We thought we’d share the story on our blog as well. Enjoy:
When people ask Tom Riley about his job, his response often surprises people. "My job is to work myself out of a job,” Tom says. Tom is director of Colorado-based Imagine!’s CORE/Labor Source department, which has been providing innovative supported employment solutions for people with disabilities and the businesses that employ them since 1984. Tom’s comment reflects a passion for the importance of work, and the belief that a diverse workforce strengthens society.
Tom sees his role as more than someone who assists individuals with disabilities in finding meaningful employment. He also sees himself as a sort of facilitator, helping members of the community at large in understanding what kind of supports they can provide to help individuals with disabilities become more independent and successful. If Tom can be successful in educating the community, his job of having to teach people employment skills will eventually disappear.
Technology is taking Tom’s dream of working himself out of a job one step closer to reality, and Kendra’s story shows why.
As part of her services through CORE/Labor Source, Kendra is participating in a Project SEARCH program in Boulder, Colorado. Project SEARCH is a national program that provides real-life work experience to help youth with significant disabilities make successful transitions from school to adult life. The focus of the program is on helping participants gain work experiences which will prepare them for lifelong employment and independence.
Kendra’s task on the day we visited her was to assemble marketing packets
for Boulder Community Hospital. A task prompter on her smart phone offered
simple, step-by-step guidance through the job activity|
Even with the support and resources of the Project SEARCH team, Kendra still faces challenges in maintaining successful employment. She is currently serving an internship at Boulder Community Hospital, but like many of us, Kendra sometimes struggles to stay focused on her responsibilities.

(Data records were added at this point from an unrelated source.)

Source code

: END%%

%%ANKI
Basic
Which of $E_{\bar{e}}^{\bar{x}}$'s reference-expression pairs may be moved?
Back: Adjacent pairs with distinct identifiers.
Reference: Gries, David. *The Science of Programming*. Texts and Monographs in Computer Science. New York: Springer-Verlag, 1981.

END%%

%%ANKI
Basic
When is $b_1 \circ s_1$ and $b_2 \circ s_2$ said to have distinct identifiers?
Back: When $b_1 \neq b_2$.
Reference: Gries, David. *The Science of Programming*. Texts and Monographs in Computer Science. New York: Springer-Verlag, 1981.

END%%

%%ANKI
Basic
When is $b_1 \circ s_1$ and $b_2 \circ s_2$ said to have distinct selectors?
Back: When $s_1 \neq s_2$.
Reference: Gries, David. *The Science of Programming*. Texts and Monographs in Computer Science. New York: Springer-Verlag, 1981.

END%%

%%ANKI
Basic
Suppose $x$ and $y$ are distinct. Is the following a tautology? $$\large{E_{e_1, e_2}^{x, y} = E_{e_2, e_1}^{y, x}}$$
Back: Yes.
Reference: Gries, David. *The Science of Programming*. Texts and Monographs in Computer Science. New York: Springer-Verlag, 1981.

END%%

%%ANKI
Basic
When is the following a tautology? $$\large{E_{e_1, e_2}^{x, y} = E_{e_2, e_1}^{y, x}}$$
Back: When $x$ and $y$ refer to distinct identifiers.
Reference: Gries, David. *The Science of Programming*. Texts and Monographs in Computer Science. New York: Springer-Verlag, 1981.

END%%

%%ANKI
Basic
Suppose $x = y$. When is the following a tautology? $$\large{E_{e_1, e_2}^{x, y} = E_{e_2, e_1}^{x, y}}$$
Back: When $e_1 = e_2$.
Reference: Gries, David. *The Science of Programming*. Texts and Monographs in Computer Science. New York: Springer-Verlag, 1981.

This is where technology comes in. Kendra has been equipped with a smart phone (which she has named “Lucky”) containing software that provides task prompting for her job duties. When Kendra loses focus or is unsure of her next steps, the task prompter is right there to offer simple, step-by-step guidance through complex job activities.
|Kendra shows the screen of her smart phone, which prompts her on her next job tasks|
Using the task prompting system has opened a new world of possibilities for Kendra. In years past, she would have required the constant attention of a job coach or a Direct Support Professional in order to maintain any kind of employment. The time and resources needed to support individuals with needs similar to Kendra’s would have likely been a barrier to her ever getting and keeping a job. Now, as she becomes more skilled at using her task prompter, she is becoming more independent and more capable of fulfilling her job responsibilities with a decreasing amount of supervision.
|Kendra uses her hand held task prompter, which she has nicknamed “Lucky,” to guide her through her work|
The task prompting software is enabling Kendra to become a contributing member of her community, paying taxes and spending her hard earned money at local shops and restaurants. But the benefits of this technology don’t end with individuals like Kendra. It also makes it much easier for businesses to hire, and retain, individuals with disabilities. Something as simple as a hand held task prompter eliminates many of the barriers that have prevented businesses from using this extensive labor pool in the past, and other technologies that address other barriers that have historically limited employment opportunities for people with disabilities seem to be cropping up almost every day. The possibilities seem almost limitless.